Data to process:
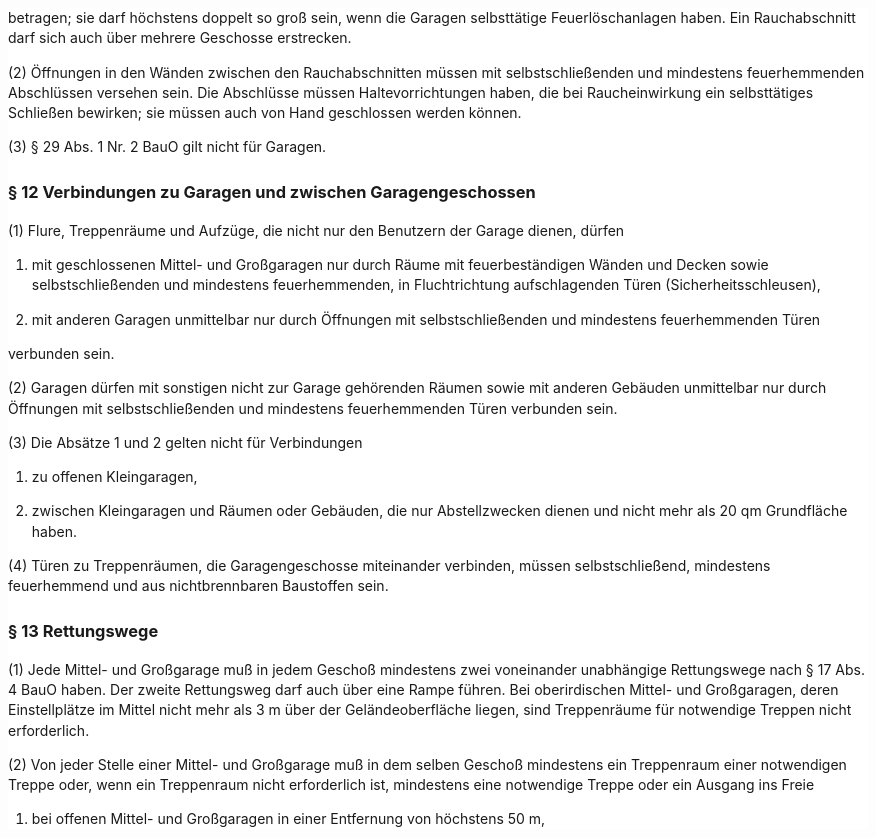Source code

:betragen; sie darf höchstens doppelt so groß sein, wenn die Garagen selbsttätige Feuerlöschanlagen haben. Ein Rauchabschnitt darf sich auch über mehrere Geschosse erstrecken.

(2) Öffnungen in den Wänden zwischen den Rauchabschnitten müssen mit selbstschließenden und mindestens feuerhemmenden Abschlüssen versehen sein. Die Abschlüsse müssen Haltevorrichtungen haben, die bei Raucheinwirkung ein selbsttätiges Schließen bewirken; sie müssen auch von Hand geschlossen werden können.

(3) § 29 Abs. 1 Nr. 2 BauO gilt nicht für Garagen.


### § 12 Verbindungen zu Garagen und zwischen Garagengeschossen

(1) Flure, Treppenräume und Aufzüge, die nicht nur den Benutzern der Garage dienen, dürfen

1.  mit geschlossenen Mittel- und Großgaragen nur durch Räume mit feuerbeständigen Wänden und Decken sowie selbstschließenden und mindestens feuerhemmenden, in Fluchtrichtung aufschlagenden Türen (Sicherheitsschleusen),


2.  mit anderen Garagen unmittelbar nur durch Öffnungen mit selbstschließenden und mindestens feuerhemmenden Türen



verbunden sein.

(2) Garagen dürfen mit sonstigen nicht zur Garage gehörenden Räumen sowie mit anderen Gebäuden unmittelbar nur durch Öffnungen mit selbstschließenden und mindestens feuerhemmenden Türen verbunden sein.

(3) Die Absätze 1 und 2 gelten nicht für Verbindungen

1.  zu offenen Kleingaragen,


2.  zwischen Kleingaragen und Räumen oder Gebäuden, die nur Abstellzwecken dienen und nicht mehr als 20
    qm Grundfläche haben.




(4) Türen zu Treppenräumen, die Garagengeschosse miteinander verbinden, müssen selbstschließend, mindestens feuerhemmend und aus nichtbrennbaren Baustoffen sein.


### § 13 Rettungswege

(1) Jede Mittel- und Großgarage muß in jedem Geschoß mindestens zwei voneinander unabhängige Rettungswege nach § 17 Abs. 4 BauO haben. Der zweite Rettungsweg darf auch über eine Rampe führen. Bei oberirdischen Mittel- und Großgaragen, deren Einstellplätze im Mittel nicht mehr als 3 m über der Geländeoberfläche liegen, sind Treppenräume für notwendige Treppen nicht erforderlich.

(2) Von jeder Stelle einer Mittel- und Großgarage muß in dem selben Geschoß mindestens ein Treppenraum einer notwendigen Treppe oder, wenn ein Treppenraum nicht erforderlich ist, mindestens eine notwendige Treppe oder ein Ausgang ins Freie

1.  bei offenen Mittel- und Großgaragen in einer Entfernung von höchstens 50 m,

Job item: The response must hold only the lines above from the line with "(2) Öffnungen in" through the line with "(1) Jede Mittel- und", each copied exactly, both ends kept.

Output for this task:
(2) Öffnungen in den Wänden zwischen den Rauchabschnitten müssen mit selbstschließenden und mindestens feuerhemmenden Abschlüssen versehen sein. Die Abschlüsse müssen Haltevorrichtungen haben, die bei Raucheinwirkung ein selbsttätiges Schließen bewirken; sie müssen auch von Hand geschlossen werden können.

(3) § 29 Abs. 1 Nr. 2 BauO gilt nicht für Garagen.


### § 12 Verbindungen zu Garagen und zwischen Garagengeschossen

(1) Flure, Treppenräume und Aufzüge, die nicht nur den Benutzern der Garage dienen, dürfen

1.  mit geschlossenen Mittel- und Großgaragen nur durch Räume mit feuerbeständigen Wänden und Decken sowie selbstschließenden und mindestens feuerhemmenden, in Fluchtrichtung aufschlagenden Türen (Sicherheitsschleusen),


2.  mit anderen Garagen unmittelbar nur durch Öffnungen mit selbstschließenden und mindestens feuerhemmenden Türen



verbunden sein.

(2) Garagen dürfen mit sonstigen nicht zur Garage gehörenden Räumen sowie mit anderen Gebäuden unmittelbar nur durch Öffnungen mit selbstschließenden und mindestens feuerhemmenden Türen verbunden sein.

(3) Die Absätze 1 und 2 gelten nicht für Verbindungen

1.  zu offenen Kleingaragen,


2.  zwischen Kleingaragen und Räumen oder Gebäuden, die nur Abstellzwecken dienen und nicht mehr als 20
    qm Grundfläche haben.




(4) Türen zu Treppenräumen, die Garagengeschosse miteinander verbinden, müssen selbstschließend, mindestens feuerhemmend und aus nichtbrennbaren Baustoffen sein.


### § 13 Rettungswege

(1) Jede Mittel- und Großgarage muß in jedem Geschoß mindestens zwei voneinander unabhängige Rettungswege nach § 17 Abs. 4 BauO haben. Der zweite Rettungsweg darf auch über eine Rampe führen. Bei oberirdischen Mittel- und Großgaragen, deren Einstellplätze im Mittel nicht mehr als 3 m über der Geländeoberfläche liegen, sind Treppenräume für notwendige Treppen nicht erforderlich.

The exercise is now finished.